# [Task A]
The passage on proposed crowdfunding regulation opens with a question that names several parties who should be worried. List all of those parties.
# [Task B]
According to the passage on proposed crowdfunding regulation, what kind of system does the paper propose for donors?
# [Task C]
Echo the passage on proposed crowdfunding regulation from the words "So what should" up to and including the words "about? A lot.".

# [Passage to read]

___

Everyone Will Have Something to Lose

So what should crowdfunding platforms, financial institutions, internet platforms, those seeking funding support, and potential donors or contributors to projects be worried about? A lot.

The paper proposes the introduction of a “real name” system for donors, and fundraisers will have to keep that register of donors along with other details of their activities for auditing as well as inspection by the CAO and other law enforcement agencies. The additional bureaucracy and potential liabilities will turn off fundraisers, and the required disclosure of identities will cause a chilling effect, deterring donors and contributors from giving.

It is also still unclear whether income-generating creator activities by so-called key opinion leaders, journalists, or former political figures on platforms such as YouTube and Patreon will fall under the definition of “crowdfunding” in the proposed regulation. The paper cites “commercial activities on online media and the like that involve income from subscriptions or online rewards” as among some activities that will be exempted from the regulation. But it may still depend on whether the CAO in the end subjectively classifies such activities as purely “commercial” or not. Even though many of these creators are no longer in Hong Kong, the borderless nature of the proposed regulation means pressure can still be applied first to the Hong Kong offices of the platforms, such as Google for YouTube, followed by contacting those companies without a Hong Kong presence.

___

# [Data under study]

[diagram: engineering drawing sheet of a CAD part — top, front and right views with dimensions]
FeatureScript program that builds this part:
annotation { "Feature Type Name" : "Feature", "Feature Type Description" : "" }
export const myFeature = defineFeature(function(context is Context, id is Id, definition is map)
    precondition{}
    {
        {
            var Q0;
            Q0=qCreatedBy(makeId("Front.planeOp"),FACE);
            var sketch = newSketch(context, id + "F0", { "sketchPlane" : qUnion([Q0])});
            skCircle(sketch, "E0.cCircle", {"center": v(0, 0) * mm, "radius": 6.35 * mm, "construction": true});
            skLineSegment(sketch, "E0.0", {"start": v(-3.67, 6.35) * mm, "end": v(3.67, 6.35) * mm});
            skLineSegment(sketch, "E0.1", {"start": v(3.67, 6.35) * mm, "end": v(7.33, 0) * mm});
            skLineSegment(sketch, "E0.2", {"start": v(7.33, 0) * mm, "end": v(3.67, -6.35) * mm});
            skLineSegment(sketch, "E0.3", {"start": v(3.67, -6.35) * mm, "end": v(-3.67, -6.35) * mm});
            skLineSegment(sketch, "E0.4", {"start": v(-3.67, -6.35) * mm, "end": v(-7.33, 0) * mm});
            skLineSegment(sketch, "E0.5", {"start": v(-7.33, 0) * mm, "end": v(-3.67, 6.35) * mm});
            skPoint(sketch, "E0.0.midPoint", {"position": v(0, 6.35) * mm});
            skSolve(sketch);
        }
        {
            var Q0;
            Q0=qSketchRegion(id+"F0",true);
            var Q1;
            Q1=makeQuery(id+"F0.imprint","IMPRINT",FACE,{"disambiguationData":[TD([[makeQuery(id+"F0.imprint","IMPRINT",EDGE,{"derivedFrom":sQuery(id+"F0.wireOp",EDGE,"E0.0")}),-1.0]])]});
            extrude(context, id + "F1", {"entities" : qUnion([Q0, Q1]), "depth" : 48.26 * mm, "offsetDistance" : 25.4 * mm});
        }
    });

___

# [Reply A]
- Crowdfunding platforms
- Financial institutions
- Internet platforms
- Those seeking funding support
- Potential donors or contributors to projects

# [Reply B]
A "real name" system.

# [Reply C]
So what should crowdfunding platforms, financial institutions, internet platforms, those seeking funding support, and potential donors or contributors to projects be worried about? A lot.